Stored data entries
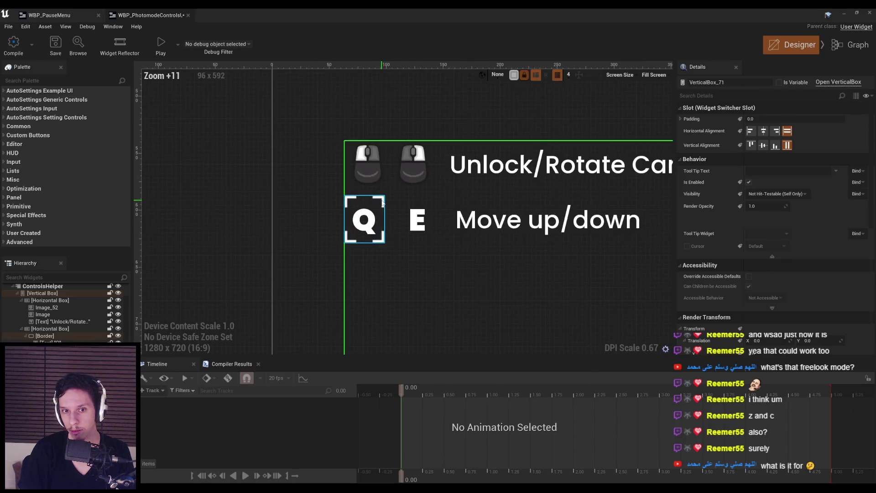
left_click(40, 335)
mouse_move(68, 406)
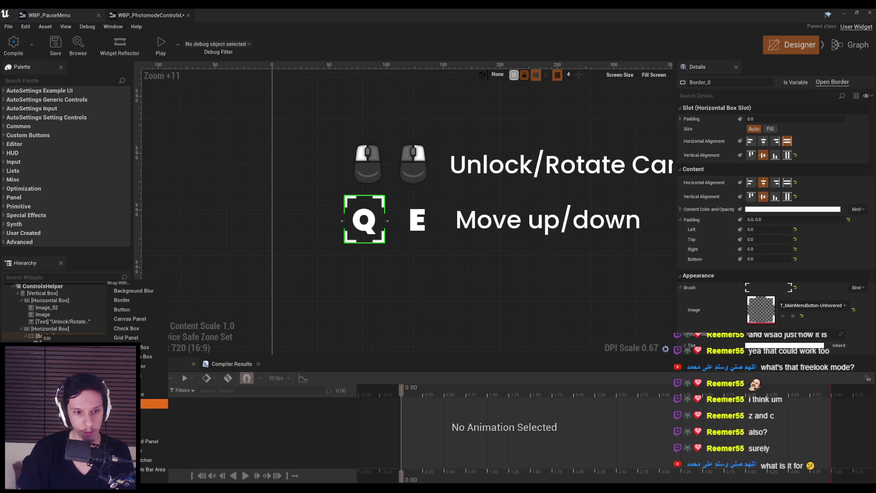
Wrap the Q border in a Size Box with a 40×40 width and height override.
left_click(155, 432)
left_click(55, 338)
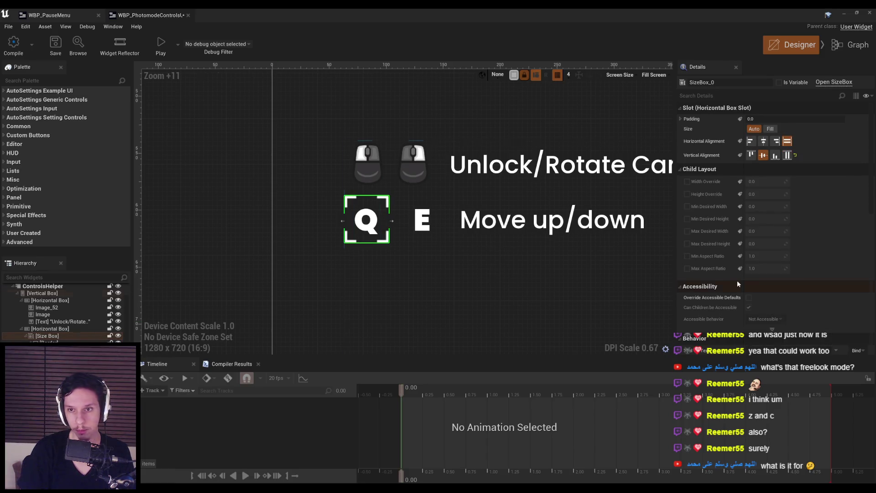
left_click(687, 181)
left_click(688, 194)
left_click(759, 182)
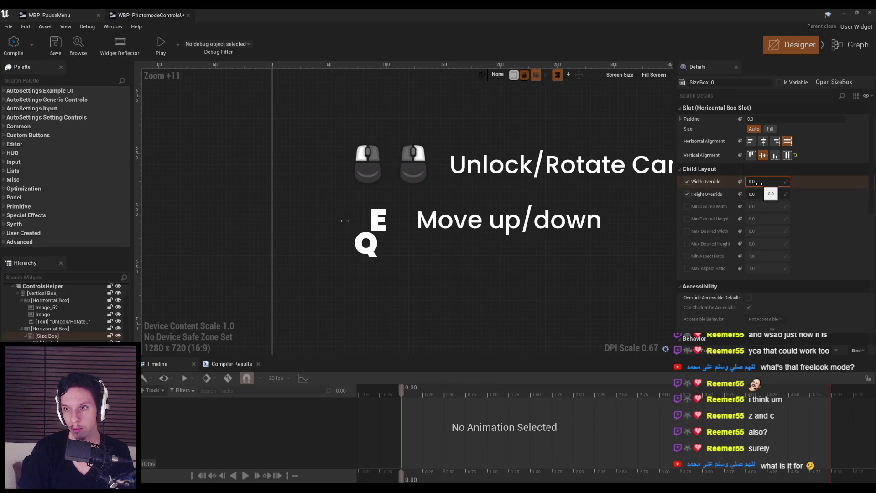
type("40")
key("Return")
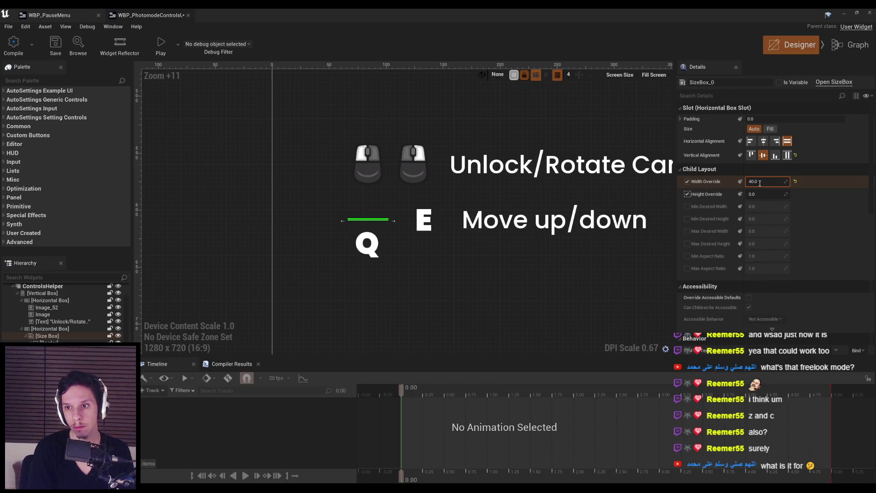
type("0")
key("Return")
Delete the old E image and duplicate the Q box, changing the copy's letter to E.
left_click(396, 282)
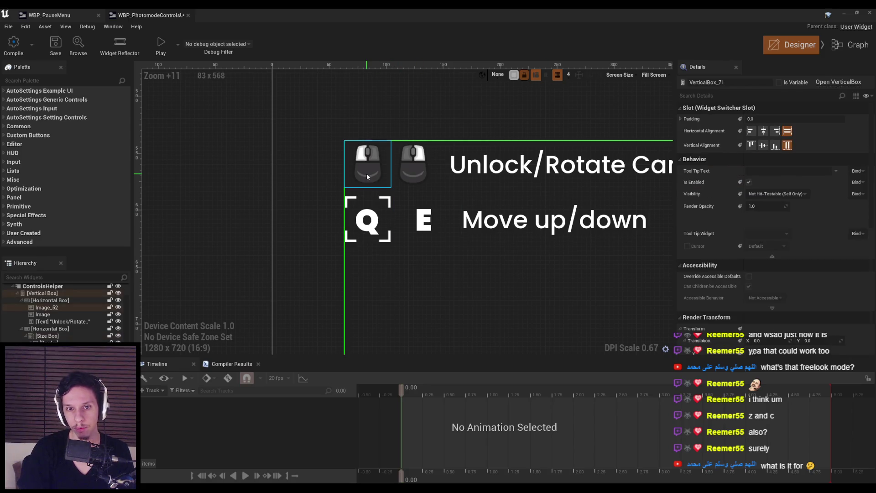
scroll(383, 240, "down", 6)
scroll(396, 236, "up", 6)
scroll(399, 240, "up", 2)
left_click(426, 213)
key("Delete")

» Your objective:
Return every line shown above without changing a word, and skip the pictures.

» Answer box:
left_click(40, 335)
mouse_move(68, 406)
Wrap the Q border in a Size Box with a 40×40 width and height override.
left_click(155, 432)
left_click(55, 338)
left_click(687, 181)
left_click(688, 194)
left_click(759, 182)
type("40")
key("Return")
type("0")
key("Return")
Delete the old E image and duplicate the Q box, changing the copy's letter to E.
left_click(396, 282)
scroll(383, 240, "down", 6)
scroll(396, 236, "up", 6)
scroll(399, 240, "up", 2)
left_click(426, 213)
key("Delete")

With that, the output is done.